**Aim of the task:** Continue the article about the Renesas Technology merger from the point where it stops.

**Extracted text:**

****************************************

New chip firm's management finds that creating a global culture is tougher than blending two Japanese companies

By Bill Roberts, photography by David Toerge -- EDN, November 1, 2004

Sections:
A last-ditch effort
1 plus 1 equals what?
Consolidating fab processes



Daniel Mahoney, CEO of Renesas' U.S. subsidiary (left) is working with Satoru Ito, president of Renesas (right), to help speed up the decision-making process, which can be notoriously bureaucratic in Japanese companies.

Midway through Renesas Technology's first year, the Japanese company's executives determined that the flash memory market would grow faster than they had expected. Because it produces two types of flash, Renesas was uniquely positioned to cash in on the opportunity if it had enough production capacity. The executives took just 30 days to decide to nearly double its annual capital spending to add equipment to take advantage of the situation. In Japan's semiconductor industry, that's turning on a dime.

"Renesas shortened the decision-making process to at least half of what it used to be," says Satoru Ito, president of Renesas, who was CEO of Hitachi's semiconductor business before Hitachi and Mitsubishi merged most of their non-DRAM chip assets in April 2003 to create what is now the world's third-largest semiconductor company, with nearly $8 billion in 2003 revenue (see the chart "Two Companies Make No. 3 in Semiconductors," below). "It would have been extremely difficult to act this quickly at Hitachi or Mitsubishi."

****************************************

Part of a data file
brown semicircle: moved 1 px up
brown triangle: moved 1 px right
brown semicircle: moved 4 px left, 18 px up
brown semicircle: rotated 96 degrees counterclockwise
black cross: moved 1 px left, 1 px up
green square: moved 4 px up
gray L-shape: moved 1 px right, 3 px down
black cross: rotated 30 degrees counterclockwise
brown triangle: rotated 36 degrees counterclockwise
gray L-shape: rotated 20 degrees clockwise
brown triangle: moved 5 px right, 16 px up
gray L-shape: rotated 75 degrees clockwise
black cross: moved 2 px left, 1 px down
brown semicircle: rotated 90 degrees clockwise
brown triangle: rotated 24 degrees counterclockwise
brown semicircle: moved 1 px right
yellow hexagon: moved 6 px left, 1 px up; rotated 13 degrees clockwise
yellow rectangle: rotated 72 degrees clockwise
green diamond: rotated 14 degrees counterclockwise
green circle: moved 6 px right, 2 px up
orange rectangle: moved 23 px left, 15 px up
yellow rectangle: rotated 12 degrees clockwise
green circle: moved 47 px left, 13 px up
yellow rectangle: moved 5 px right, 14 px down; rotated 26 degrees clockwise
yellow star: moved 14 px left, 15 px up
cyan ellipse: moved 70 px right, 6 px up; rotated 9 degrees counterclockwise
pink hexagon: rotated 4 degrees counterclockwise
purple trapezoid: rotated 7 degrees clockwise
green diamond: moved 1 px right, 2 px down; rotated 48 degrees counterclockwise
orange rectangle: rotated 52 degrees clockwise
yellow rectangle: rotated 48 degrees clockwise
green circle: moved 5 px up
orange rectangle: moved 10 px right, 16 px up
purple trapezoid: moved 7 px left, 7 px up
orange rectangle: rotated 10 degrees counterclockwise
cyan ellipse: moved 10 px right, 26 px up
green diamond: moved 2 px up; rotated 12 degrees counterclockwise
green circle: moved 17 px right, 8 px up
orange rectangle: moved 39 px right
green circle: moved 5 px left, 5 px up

****************************************

**Answer to this problem:**
Ito touts streamlined decision-making as one of the merger's advantages, right up there with the combined fab capacity and complementary product lines in microcontrollers, flash memory and other chips for autos, cell phones and consumer electronics. Streamlined decisions also illustrate the management style pursued by Ito and Koichi Nagasawa, Renesas' CEO and chairman, who came from Mitsubishi.

They're trying to create a culture that can compete in the fast-changing chip industry, a culture with fewer management layers, quicker decisions, a more global outlook and a more Western leadership style than is typical in Japan. "To create an entirely new culture like this is more difficult than to merge the cultures of two Japanese companies," Ito says.

That's because the management style he's trying to achieve is still foreign to many Japanese. "Japanese electronics executives would like to adopt a more aggressive approach to the market," says Greg Sheppard, an iSuppli analyst, "but they can't change their corporate culture." With a blank slate, Renesas has a chance to create a culture in sync with today's chip industry, he believes. "These companies now have to reinvent themselves every year, not every three to five years as in the past."

As Renesas weaves together product lines, marketing, sales and manufacturing, Ito is using training, communication and persuasion to create a new way of doing business. In building the culture, he is striving to meld the best aspects of East and West (see "Consensus Meets Executive Decisions," below ). "The Japanese are still consensus-oriented, and they do things not because they were told to but because they have agreed that they are the right thing to do. The good thing about Americans is that they take charge and own their decisions," says Ito, who spent part of his 30-year Hitachi career in the U.S.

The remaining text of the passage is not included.